- [Set problem]:
Copy every one of the lines below word for word.

***** Record list *****

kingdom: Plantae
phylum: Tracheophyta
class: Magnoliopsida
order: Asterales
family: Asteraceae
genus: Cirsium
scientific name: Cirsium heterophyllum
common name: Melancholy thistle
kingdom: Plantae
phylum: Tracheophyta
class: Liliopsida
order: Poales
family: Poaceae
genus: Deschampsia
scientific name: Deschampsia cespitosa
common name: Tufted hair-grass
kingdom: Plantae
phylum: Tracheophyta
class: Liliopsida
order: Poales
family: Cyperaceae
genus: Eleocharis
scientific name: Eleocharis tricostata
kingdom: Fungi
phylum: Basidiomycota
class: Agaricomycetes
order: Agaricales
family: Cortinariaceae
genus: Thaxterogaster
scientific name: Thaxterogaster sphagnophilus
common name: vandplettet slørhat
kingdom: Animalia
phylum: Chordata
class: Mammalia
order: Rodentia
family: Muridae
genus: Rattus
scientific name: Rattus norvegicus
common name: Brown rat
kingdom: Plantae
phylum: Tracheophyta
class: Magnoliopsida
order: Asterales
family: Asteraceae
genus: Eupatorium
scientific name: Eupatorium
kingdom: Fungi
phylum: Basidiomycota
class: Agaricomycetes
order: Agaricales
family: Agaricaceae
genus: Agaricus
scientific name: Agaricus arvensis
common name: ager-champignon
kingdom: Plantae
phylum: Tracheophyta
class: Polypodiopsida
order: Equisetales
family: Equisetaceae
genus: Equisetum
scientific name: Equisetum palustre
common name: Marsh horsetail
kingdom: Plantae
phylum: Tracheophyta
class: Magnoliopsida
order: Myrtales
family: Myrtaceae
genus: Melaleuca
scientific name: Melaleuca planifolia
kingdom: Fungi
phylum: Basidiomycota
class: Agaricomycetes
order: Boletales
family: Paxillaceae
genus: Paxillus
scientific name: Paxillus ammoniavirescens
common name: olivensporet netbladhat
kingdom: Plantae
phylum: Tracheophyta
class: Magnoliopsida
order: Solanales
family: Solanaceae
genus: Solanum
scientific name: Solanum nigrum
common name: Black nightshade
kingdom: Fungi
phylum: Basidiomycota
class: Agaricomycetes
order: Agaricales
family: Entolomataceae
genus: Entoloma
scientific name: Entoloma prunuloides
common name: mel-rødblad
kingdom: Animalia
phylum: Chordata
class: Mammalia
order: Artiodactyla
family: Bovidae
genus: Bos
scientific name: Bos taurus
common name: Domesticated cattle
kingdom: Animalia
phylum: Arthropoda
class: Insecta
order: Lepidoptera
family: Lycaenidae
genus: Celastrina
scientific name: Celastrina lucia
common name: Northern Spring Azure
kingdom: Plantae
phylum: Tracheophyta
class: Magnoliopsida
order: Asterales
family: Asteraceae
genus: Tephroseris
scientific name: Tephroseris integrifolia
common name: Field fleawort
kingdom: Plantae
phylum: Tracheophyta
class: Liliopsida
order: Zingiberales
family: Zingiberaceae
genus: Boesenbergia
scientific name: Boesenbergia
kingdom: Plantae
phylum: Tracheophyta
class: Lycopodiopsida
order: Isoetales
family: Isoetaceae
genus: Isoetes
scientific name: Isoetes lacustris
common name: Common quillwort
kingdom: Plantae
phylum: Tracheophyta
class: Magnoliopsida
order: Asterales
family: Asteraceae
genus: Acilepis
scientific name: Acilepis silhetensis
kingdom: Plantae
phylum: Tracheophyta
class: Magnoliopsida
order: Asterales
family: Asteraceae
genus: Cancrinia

*****

- [Answer to the exercise]:
kingdom: Plantae
phylum: Tracheophyta
class: Magnoliopsida
order: Asterales
family: Asteraceae
genus: Cirsium
scientific name: Cirsium heterophyllum
common name: Melancholy thistle
kingdom: Plantae
phylum: Tracheophyta
class: Liliopsida
order: Poales
family: Poaceae
genus: Deschampsia
scientific name: Deschampsia cespitosa
common name: Tufted hair-grass
kingdom: Plantae
phylum: Tracheophyta
class: Liliopsida
order: Poales
family: Cyperaceae
genus: Eleocharis
scientific name: Eleocharis tricostata
kingdom: Fungi
phylum: Basidiomycota
class: Agaricomycetes
order: Agaricales
family: Cortinariaceae
genus: Thaxterogaster
scientific name: Thaxterogaster sphagnophilus
common name: vandplettet slørhat
kingdom: Animalia
phylum: Chordata
class: Mammalia
order: Rodentia
family: Muridae
genus: Rattus
scientific name: Rattus norvegicus
common name: Brown rat
kingdom: Plantae
phylum: Tracheophyta
class: Magnoliopsida
order: Asterales
family: Asteraceae
genus: Eupatorium
scientific name: Eupatorium
kingdom: Fungi
phylum: Basidiomycota
class: Agaricomycetes
order: Agaricales
family: Agaricaceae
genus: Agaricus
scientific name: Agaricus arvensis
common name: ager-champignon
kingdom: Plantae
phylum: Tracheophyta
class: Polypodiopsida
order: Equisetales
family: Equisetaceae
genus: Equisetum
scientific name: Equisetum palustre
common name: Marsh horsetail
kingdom: Plantae
phylum: Tracheophyta
class: Magnoliopsida
order: Myrtales
family: Myrtaceae
genus: Melaleuca
scientific name: Melaleuca planifolia
kingdom: Fungi
phylum: Basidiomycota
class: Agaricomycetes
order: Boletales
family: Paxillaceae
genus: Paxillus
scientific name: Paxillus ammoniavirescens
common name: olivensporet netbladhat
kingdom: Plantae
phylum: Tracheophyta
class: Magnoliopsida
order: Solanales
family: Solanaceae
genus: Solanum
scientific name: Solanum nigrum
common name: Black nightshade
kingdom: Fungi
phylum: Basidiomycota
class: Agaricomycetes
order: Agaricales
family: Entolomataceae
genus: Entoloma
scientific name: Entoloma prunuloides
common name: mel-rødblad
kingdom: Animalia
phylum: Chordata
class: Mammalia
order: Artiodactyla
family: Bovidae
genus: Bos
scientific name: Bos taurus
common name: Domesticated cattle
kingdom: Animalia
phylum: Arthropoda
class: Insecta
order: Lepidoptera
family: Lycaenidae
genus: Celastrina
scientific name: Celastrina lucia
common name: Northern Spring Azure
kingdom: Plantae
phylum: Tracheophyta
class: Magnoliopsida
order: Asterales
family: Asteraceae
genus: Tephroseris
scientific name: Tephroseris integrifolia
common name: Field fleawort
kingdom: Plantae
phylum: Tracheophyta
class: Liliopsida
order: Zingiberales
family: Zingiberaceae
genus: Boesenbergia
scientific name: Boesenbergia
kingdom: Plantae
phylum: Tracheophyta
class: Lycopodiopsida
order: Isoetales
family: Isoetaceae
genus: Isoetes
scientific name: Isoetes lacustris
common name: Common quillwort
kingdom: Plantae
phylum: Tracheophyta
class: Magnoliopsida
order: Asterales
family: Asteraceae
genus: Acilepis
scientific name: Acilepis silhetensis
kingdom: Plantae
phylum: Tracheophyta
class: Magnoliopsida
order: Asterales
family: Asteraceae
genus: Cancrinia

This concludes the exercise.